Our little Blue Wheaten
Ameracauna, Mia, was hatched by Ellie nearly a month ago. She is three weeks old in these pictures. I'm not sure why the other eight eggs she was sitting on didn't hatch. They were shipped from Maryland and trying to hatch shipped eggs is always a gamble. Also, we had a heat wave here the last week of the hatch with temps in the high 90's. In an incubator you must be careful to keep the temperature above 99, but prolonged heat above 103 can kill the developing chicks. It's possible that under the hen and in the unventilated nest box the eggs simply overheated. So we consider little Mia a survivor, and Ellie is being a good mom and teaching her all things chicken.
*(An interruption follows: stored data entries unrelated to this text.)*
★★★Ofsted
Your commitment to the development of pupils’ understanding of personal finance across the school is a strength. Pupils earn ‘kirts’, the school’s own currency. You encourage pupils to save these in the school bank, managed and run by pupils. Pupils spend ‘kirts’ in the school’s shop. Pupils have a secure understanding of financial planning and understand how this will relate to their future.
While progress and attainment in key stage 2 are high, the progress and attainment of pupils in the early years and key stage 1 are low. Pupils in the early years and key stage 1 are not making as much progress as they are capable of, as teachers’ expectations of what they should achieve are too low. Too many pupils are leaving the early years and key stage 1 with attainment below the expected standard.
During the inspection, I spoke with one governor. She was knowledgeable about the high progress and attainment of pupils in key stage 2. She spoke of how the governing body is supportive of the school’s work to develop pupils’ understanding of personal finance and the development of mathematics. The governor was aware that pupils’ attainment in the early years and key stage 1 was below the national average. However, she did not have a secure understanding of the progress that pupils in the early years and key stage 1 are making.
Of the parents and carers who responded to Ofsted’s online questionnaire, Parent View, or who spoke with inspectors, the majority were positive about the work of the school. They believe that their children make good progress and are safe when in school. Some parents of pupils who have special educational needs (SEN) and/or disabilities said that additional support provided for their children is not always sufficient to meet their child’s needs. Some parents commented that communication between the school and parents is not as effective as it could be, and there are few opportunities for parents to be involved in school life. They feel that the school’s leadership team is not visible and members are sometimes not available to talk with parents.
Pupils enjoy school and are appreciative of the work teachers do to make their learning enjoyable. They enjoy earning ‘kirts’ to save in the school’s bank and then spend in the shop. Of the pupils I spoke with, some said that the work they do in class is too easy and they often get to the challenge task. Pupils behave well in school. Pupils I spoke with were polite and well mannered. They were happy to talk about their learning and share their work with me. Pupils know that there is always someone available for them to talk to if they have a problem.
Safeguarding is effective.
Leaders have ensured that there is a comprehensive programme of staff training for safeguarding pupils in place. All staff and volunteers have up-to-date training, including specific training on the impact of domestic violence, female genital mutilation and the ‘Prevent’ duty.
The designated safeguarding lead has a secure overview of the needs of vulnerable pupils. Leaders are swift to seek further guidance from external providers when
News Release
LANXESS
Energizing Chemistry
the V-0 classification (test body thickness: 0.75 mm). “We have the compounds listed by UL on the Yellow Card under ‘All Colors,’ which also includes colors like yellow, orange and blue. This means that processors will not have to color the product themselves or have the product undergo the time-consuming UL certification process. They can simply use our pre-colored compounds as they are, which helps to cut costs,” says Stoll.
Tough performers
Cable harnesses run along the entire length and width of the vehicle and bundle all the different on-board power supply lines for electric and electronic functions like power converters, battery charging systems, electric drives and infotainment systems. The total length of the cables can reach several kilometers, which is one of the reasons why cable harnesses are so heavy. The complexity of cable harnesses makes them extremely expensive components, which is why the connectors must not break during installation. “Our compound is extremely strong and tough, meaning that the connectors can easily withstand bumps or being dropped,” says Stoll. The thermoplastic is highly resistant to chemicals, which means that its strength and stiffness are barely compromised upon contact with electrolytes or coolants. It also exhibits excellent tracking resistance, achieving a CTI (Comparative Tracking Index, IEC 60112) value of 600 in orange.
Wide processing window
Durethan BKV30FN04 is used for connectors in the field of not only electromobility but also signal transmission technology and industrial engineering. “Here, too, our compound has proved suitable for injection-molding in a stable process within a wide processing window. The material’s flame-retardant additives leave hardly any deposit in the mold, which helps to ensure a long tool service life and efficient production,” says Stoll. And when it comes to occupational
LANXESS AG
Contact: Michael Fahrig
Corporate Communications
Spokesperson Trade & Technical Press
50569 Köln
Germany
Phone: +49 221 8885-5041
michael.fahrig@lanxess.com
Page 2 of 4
They have their own pen, but they are beside
Izzie and her five week old babies and spend a lot of time watching them through the fence.
Ellie had been joining
Izzie in the nest box to lay her eggs and
Izzie was fine with this at first. Every day I just removed Ellie's egg and pulled her off the nest to run with the flock. As
Izzie got closer to her due date, she was becoming a little distressed with Ellie's
intrusion. One day, instead of putting Ellie on the ground to join her peeps, I plopped her into an adjoining nest box. When she stayed there for several days, I ordered her some eggs.
Mia will join Ranger, a Wheaten cockerel, and Sophie and Ophelia, the two Blue Wheaten pullets when I split up the four groups by breed at or near point of lay-sometime early spring.